健康だから輝いている
発行日:令和3年12月4日
著 者:小谷一郎 米澤清和 香川正之
編集協力:櫻井 一
発行所:あさひ高速印刷㈱出版部
発行者:岡 達也
印刷製本:あさひ高速印刷株式会社
A4判 上製本 236ページ オールカラー
咬合の専門医である小谷氏、米澤氏と矯正専門医の香川氏が執筆した「健康だから輝いている」が昨年12月に出版された。
健康寿命が注目される現代において歯の健康に大きな関心が寄せられている。本書は身体の一部として歯をとらえなおした貴重な一冊である。
全人的歯科医療との出会いから実践までを紹介
1967年から約半世紀にわたり咬み合せ専門医として歯科医療に携わってきた小谷氏を中心に執筆された「健康だから輝いている」。長寿社会にあって健康寿命を延ばすためには歯の健康が必須であると、序章で本書を書くきっかけが述べられている。
小谷氏が大学卒業後、大阪大学歯学部の補綴科(義歯専門)に臨床医として入局したころは予防医学の考え方はなく、悪い歯を抜いては義歯を入れる歯科治療に疑問を感じたといい、訪米し全人的歯科医療を提唱、実践しているDrパンキーの歯科医研修所を訪ね、歯科医療に対する考え方が180度変化したことが記されている。患者との対話を重視し、共に治療や予防を行っていくという歯科におけるパンキー哲学が全人的歯科医療の根底となっていることがわかる。本書にはその理論と実践が写真や図解で詳しく解説されているので、予防医学を知る上でも貴重な出版になっている。高齢者にとって避けて通ることができない、フレイルという身体的虚弱に関する考え方も第二章オーラル・フレイルで紹介。正常な咬合の大切さについては「咀嚼」の意味や「不定愁訴」「顎関節」の治療などが詳しく書かれている。歯並びに関しては子どものころの歯に対する保護者の意識の重要性が説かれ興味深い。予防医学への関心が高まる中、時を得た出版といえるだろう。
高齢者がイキイキと輝いている明るい表紙にも、著者の熱い思いが込められているように思える。

データ —
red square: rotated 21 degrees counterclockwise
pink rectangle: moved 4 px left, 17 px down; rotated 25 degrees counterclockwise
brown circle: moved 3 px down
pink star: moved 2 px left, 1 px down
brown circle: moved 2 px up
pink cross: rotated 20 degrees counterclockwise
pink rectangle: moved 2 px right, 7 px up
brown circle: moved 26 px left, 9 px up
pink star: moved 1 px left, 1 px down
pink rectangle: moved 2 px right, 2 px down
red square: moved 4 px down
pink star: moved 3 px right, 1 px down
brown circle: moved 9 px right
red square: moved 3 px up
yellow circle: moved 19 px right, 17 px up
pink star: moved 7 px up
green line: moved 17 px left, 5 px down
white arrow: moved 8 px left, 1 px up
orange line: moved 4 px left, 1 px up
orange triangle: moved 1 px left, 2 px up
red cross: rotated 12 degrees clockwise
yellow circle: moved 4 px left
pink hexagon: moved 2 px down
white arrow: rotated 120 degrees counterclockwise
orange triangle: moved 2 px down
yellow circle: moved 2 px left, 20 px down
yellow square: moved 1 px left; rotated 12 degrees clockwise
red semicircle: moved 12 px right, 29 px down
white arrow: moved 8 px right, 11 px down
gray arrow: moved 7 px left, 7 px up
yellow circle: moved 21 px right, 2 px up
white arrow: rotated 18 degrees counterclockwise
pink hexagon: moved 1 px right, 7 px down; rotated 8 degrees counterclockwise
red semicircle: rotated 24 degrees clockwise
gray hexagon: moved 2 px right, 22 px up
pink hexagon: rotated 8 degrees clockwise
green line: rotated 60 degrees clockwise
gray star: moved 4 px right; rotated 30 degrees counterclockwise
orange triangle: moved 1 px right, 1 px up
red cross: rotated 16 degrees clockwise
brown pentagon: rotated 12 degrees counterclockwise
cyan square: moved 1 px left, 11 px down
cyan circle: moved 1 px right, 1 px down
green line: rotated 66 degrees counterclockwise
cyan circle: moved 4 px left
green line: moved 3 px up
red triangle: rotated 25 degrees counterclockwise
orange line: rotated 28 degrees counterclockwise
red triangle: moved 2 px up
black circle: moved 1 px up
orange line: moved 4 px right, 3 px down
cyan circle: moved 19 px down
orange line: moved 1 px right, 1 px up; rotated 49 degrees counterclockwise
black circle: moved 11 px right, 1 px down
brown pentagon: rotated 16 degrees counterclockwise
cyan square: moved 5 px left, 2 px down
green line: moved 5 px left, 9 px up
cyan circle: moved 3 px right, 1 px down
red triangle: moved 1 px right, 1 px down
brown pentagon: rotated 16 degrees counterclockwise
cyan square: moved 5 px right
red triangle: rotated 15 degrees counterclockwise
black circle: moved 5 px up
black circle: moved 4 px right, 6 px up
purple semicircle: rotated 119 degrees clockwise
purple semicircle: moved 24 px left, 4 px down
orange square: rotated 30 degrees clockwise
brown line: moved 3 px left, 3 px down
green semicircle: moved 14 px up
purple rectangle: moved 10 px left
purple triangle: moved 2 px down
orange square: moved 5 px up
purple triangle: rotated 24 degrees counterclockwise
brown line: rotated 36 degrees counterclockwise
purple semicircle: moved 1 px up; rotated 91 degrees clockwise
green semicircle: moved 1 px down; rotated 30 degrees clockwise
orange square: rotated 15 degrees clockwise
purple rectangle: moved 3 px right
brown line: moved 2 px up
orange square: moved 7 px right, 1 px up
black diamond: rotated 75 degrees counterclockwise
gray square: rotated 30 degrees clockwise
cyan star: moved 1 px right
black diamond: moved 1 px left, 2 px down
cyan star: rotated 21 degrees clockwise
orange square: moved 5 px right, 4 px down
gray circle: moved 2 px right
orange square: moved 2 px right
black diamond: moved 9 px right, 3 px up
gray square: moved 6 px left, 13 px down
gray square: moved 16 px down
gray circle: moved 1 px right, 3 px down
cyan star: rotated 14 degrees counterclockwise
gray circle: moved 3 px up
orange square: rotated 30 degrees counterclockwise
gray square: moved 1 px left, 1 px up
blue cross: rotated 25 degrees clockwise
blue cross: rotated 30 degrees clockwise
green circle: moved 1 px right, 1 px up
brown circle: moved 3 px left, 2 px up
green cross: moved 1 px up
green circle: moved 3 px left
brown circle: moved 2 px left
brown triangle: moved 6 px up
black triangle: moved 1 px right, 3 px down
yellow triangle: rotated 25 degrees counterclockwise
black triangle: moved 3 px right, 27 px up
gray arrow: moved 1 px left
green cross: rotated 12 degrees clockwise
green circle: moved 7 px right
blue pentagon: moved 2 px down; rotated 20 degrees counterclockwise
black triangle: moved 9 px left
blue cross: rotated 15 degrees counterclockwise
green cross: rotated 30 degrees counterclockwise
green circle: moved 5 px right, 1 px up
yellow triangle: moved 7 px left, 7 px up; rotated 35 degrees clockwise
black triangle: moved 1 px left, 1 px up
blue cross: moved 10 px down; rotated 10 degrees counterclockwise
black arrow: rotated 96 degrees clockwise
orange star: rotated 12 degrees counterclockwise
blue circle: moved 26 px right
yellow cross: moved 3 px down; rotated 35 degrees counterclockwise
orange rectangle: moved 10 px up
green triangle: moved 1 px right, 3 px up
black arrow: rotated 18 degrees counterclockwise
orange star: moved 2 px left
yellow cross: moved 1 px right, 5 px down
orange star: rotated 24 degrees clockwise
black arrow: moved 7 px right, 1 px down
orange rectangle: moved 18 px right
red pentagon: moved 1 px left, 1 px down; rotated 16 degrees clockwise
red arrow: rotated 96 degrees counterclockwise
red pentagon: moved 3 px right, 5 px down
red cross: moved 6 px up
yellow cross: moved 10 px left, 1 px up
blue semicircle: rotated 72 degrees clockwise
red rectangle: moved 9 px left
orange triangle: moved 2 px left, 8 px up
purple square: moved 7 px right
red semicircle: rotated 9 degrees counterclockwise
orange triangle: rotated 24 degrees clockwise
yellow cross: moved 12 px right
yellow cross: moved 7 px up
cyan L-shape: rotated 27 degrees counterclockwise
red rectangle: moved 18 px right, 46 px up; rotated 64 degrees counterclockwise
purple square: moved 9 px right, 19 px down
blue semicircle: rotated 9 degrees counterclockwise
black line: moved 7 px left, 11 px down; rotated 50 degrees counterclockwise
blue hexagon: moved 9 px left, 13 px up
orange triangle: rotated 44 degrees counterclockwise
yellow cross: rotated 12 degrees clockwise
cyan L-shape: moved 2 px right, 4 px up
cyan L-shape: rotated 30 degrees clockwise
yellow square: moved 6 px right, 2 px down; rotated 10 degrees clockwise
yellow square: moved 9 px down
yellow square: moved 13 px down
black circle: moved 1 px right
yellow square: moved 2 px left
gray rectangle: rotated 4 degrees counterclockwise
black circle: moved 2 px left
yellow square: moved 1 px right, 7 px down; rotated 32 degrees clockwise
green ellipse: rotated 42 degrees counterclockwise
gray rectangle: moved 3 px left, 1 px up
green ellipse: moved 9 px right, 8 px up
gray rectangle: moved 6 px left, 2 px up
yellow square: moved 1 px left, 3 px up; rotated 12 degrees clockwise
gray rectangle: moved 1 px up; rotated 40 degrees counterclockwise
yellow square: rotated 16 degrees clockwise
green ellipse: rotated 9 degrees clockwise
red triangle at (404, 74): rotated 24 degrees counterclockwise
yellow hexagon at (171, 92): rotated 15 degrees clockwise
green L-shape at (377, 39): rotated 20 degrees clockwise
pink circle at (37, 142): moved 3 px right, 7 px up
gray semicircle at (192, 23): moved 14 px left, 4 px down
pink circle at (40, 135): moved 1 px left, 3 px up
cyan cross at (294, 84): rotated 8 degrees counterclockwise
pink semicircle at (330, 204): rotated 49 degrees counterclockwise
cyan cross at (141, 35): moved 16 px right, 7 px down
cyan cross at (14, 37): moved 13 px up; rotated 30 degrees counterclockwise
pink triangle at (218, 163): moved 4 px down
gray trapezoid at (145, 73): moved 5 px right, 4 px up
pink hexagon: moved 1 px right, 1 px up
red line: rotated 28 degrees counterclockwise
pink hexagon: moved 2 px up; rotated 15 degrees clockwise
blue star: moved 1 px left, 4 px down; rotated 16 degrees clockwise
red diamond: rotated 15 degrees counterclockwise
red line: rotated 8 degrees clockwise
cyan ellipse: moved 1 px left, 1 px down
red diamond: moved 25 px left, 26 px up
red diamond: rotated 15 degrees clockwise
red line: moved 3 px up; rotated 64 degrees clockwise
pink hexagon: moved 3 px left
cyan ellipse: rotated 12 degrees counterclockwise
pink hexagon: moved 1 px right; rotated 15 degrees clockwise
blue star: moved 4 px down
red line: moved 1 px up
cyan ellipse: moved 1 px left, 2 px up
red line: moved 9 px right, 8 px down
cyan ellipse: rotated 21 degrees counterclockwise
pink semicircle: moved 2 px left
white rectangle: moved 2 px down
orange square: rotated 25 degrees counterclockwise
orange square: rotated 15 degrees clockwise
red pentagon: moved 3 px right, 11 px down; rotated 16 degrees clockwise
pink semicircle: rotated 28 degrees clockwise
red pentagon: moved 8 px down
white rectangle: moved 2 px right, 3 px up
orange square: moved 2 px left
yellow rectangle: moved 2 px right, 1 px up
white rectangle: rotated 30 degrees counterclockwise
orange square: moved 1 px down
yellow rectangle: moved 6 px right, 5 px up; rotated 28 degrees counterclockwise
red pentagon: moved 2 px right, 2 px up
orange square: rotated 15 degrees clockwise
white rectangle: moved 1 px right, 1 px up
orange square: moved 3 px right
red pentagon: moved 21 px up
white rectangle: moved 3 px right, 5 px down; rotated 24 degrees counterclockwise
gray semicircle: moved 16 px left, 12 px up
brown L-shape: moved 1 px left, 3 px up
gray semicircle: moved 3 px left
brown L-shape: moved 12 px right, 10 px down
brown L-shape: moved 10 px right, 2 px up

従うべき指示 — 書籍紹介の文章から、「小谷氏が大学卒業後、大阪大学」を含む語句で始まり「込められているように思える。」で終わる部分を、一字一句そのまま抜き出してください。

出力結果 —
小谷氏が大学卒業後、大阪大学歯学部の補綴科(義歯専門)に臨床医として入局したころは予防医学の考え方はなく、悪い歯を抜いては義歯を入れる歯科治療に疑問を感じたといい、訪米し全人的歯科医療を提唱、実践しているDrパンキーの歯科医研修所を訪ね、歯科医療に対する考え方が180度変化したことが記されている。患者との対話を重視し、共に治療や予防を行っていくという歯科におけるパンキー哲学が全人的歯科医療の根底となっていることがわかる。本書にはその理論と実践が写真や図解で詳しく解説されているので、予防医学を知る上でも貴重な出版になっている。高齢者にとって避けて通ることができない、フレイルという身体的虚弱に関する考え方も第二章オーラル・フレイルで紹介。正常な咬合の大切さについては「咀嚼」の意味や「不定愁訴」「顎関節」の治療などが詳しく書かれている。歯並びに関しては子どものころの歯に対する保護者の意識の重要性が説かれ興味深い。予防医学への関心が高まる中、時を得た出版といえるだろう。
高齢者がイキイキと輝いている明るい表紙にも、著者の熱い思いが込められているように思える。